Patrick John Freiermuth (born October 25, 1998) is an American football tight end for the Pittsburgh Steelers of the National Football League (NFL). He played college football at Penn State and was drafted by the Steelers in the second round of the 2021 NFL Draft.

High school career
A longtime resident of Merrimac, Massachusetts, Freiermuth attended Pentucket Regional High School in West Newbury, Massachusetts, before transferring to the Brooks School in North Andover, Massachusetts. At Brooks, he played tight end and outside linebacker on the football team, wearing jersey number eight. He also played basketball there as a power forward and a small forward. During his career, he had 1,531 total yards and 24 total touchdowns. He committed to Penn State University to play college football.

Data listing
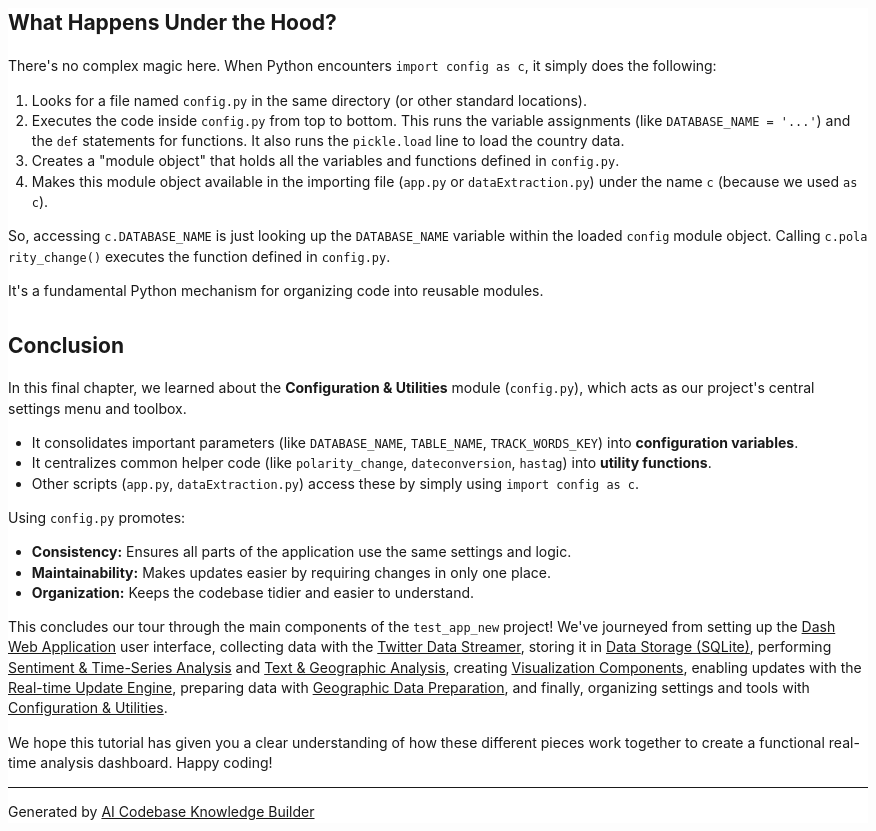 
## What Happens Under the Hood?

There's no complex magic here. When Python encounters `import config as c`, it simply does the following:

1.  Looks for a file named `config.py` in the same directory (or other standard locations).
2.  Executes the code inside `config.py` from top to bottom. This runs the variable assignments (like `DATABASE_NAME = '...'`) and the `def` statements for functions. It also runs the `pickle.load` line to load the country data.
3.  Creates a "module object" that holds all the variables and functions defined in `config.py`.
4.  Makes this module object available in the importing file (`app.py` or `dataExtraction.py`) under the name `c` (because we used `as c`).

So, accessing `c.DATABASE_NAME` is just looking up the `DATABASE_NAME` variable within the loaded `config` module object. Calling `c.polarity_change()` executes the function defined in `config.py`.

It's a fundamental Python mechanism for organizing code into reusable modules.

## Conclusion

In this final chapter, we learned about the **Configuration & Utilities** module (`config.py`), which acts as our project's central settings menu and toolbox.

*   It consolidates important parameters (like `DATABASE_NAME`, `TABLE_NAME`, `TRACK_WORDS_KEY`) into **configuration variables**.
*   It centralizes common helper code (like `polarity_change`, `dateconversion`, `hastag`) into **utility functions**.
*   Other scripts (`app.py`, `dataExtraction.py`) access these by simply using `import config as c`.

Using `config.py` promotes:
*   **Consistency:** Ensures all parts of the application use the same settings and logic.
*   **Maintainability:** Makes updates easier by requiring changes in only one place.
*   **Organization:** Keeps the codebase tidier and easier to understand.

This concludes our tour through the main components of the `test_app_new` project! We've journeyed from setting up the [Dash Web Application](01_dash_web_application_.md) user interface, collecting data with the [Twitter Data Streamer](02_twitter_data_streamer_.md), storing it in [Data Storage (SQLite)](03_data_storage__sqlite__.md), performing [Sentiment & Time-Series Analysis](04_sentiment___time_series_analysis_.md) and [Text & Geographic Analysis](05_text___geographic_analysis_.md), creating [Visualization Components](06_visualization_components_.md), enabling updates with the [Real-time Update Engine](07_real_time_update_engine_.md), preparing data with [Geographic Data Preparation](08_geographic_data_preparation_.md), and finally, organizing settings and tools with [Configuration & Utilities](09_configuration___utilities_.md).

We hope this tutorial has given you a clear understanding of how these different pieces work together to create a functional real-time analysis dashboard. Happy coding!

---

Generated by [AI Codebase Knowledge Builder](https://github.com/The-Pocket/Tutorial-Codebase-Knowledge)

Task goal
Reproduce the text on Patrick Freiermuth from "Patrick John Freiermuth" up to and including "2021 NFL Draft.".

Result of the exercise
Patrick John Freiermuth (born October 25, 1998) is an American football tight end for the Pittsburgh Steelers of the National Football League (NFL). He played college football at Penn State and was drafted by the Steelers in the second round of the 2021 NFL Draft.